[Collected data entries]
------------

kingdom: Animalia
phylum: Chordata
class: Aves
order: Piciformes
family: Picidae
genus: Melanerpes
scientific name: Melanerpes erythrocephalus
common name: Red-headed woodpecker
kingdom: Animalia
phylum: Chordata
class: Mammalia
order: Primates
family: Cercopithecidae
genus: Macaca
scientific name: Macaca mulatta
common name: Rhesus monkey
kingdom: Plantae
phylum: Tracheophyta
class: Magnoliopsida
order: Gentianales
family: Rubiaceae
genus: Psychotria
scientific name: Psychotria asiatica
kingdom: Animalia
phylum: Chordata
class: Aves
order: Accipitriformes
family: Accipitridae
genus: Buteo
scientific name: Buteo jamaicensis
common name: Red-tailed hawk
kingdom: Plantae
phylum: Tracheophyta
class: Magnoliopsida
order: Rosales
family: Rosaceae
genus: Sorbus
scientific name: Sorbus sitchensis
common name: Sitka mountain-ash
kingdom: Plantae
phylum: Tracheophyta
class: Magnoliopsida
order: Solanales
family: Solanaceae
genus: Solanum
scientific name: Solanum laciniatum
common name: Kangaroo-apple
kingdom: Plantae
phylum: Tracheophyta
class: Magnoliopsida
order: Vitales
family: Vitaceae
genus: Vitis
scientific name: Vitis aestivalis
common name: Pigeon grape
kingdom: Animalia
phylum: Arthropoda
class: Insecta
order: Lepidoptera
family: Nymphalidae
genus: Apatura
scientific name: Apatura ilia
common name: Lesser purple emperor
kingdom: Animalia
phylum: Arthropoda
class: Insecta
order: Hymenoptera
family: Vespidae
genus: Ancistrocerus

------------

Write out, word for word, the lines of the records that begin with the line containing "common name: Red-headed woodpecker" and continue through the last line of the records, with both of these lines included.

common name: Red-headed woodpecker
kingdom: Animalia
phylum: Chordata
class: Mammalia
order: Primates
family: Cercopithecidae
genus: Macaca
scientific name: Macaca mulatta
common name: Rhesus monkey
kingdom: Plantae
phylum: Tracheophyta
class: Magnoliopsida
order: Gentianales
family: Rubiaceae
genus: Psychotria
scientific name: Psychotria asiatica
kingdom: Animalia
phylum: Chordata
class: Aves
order: Accipitriformes
family: Accipitridae
genus: Buteo
scientific name: Buteo jamaicensis
common name: Red-tailed hawk
kingdom: Plantae
phylum: Tracheophyta
class: Magnoliopsida
order: Rosales
family: Rosaceae
genus: Sorbus
scientific name: Sorbus sitchensis
common name: Sitka mountain-ash
kingdom: Plantae
phylum: Tracheophyta
class: Magnoliopsida
order: Solanales
family: Solanaceae
genus: Solanum
scientific name: Solanum laciniatum
common name: Kangaroo-apple
kingdom: Plantae
phylum: Tracheophyta
class: Magnoliopsida
order: Vitales
family: Vitaceae
genus: Vitis
scientific name: Vitis aestivalis
common name: Pigeon grape
kingdom: Animalia
phylum: Arthropoda
class: Insecta
order: Lepidoptera
family: Nymphalidae
genus: Apatura
scientific name: Apatura ilia
common name: Lesser purple emperor
kingdom: Animalia
phylum: Arthropoda
class: Insecta
order: Hymenoptera
family: Vespidae
genus: Ancistrocerus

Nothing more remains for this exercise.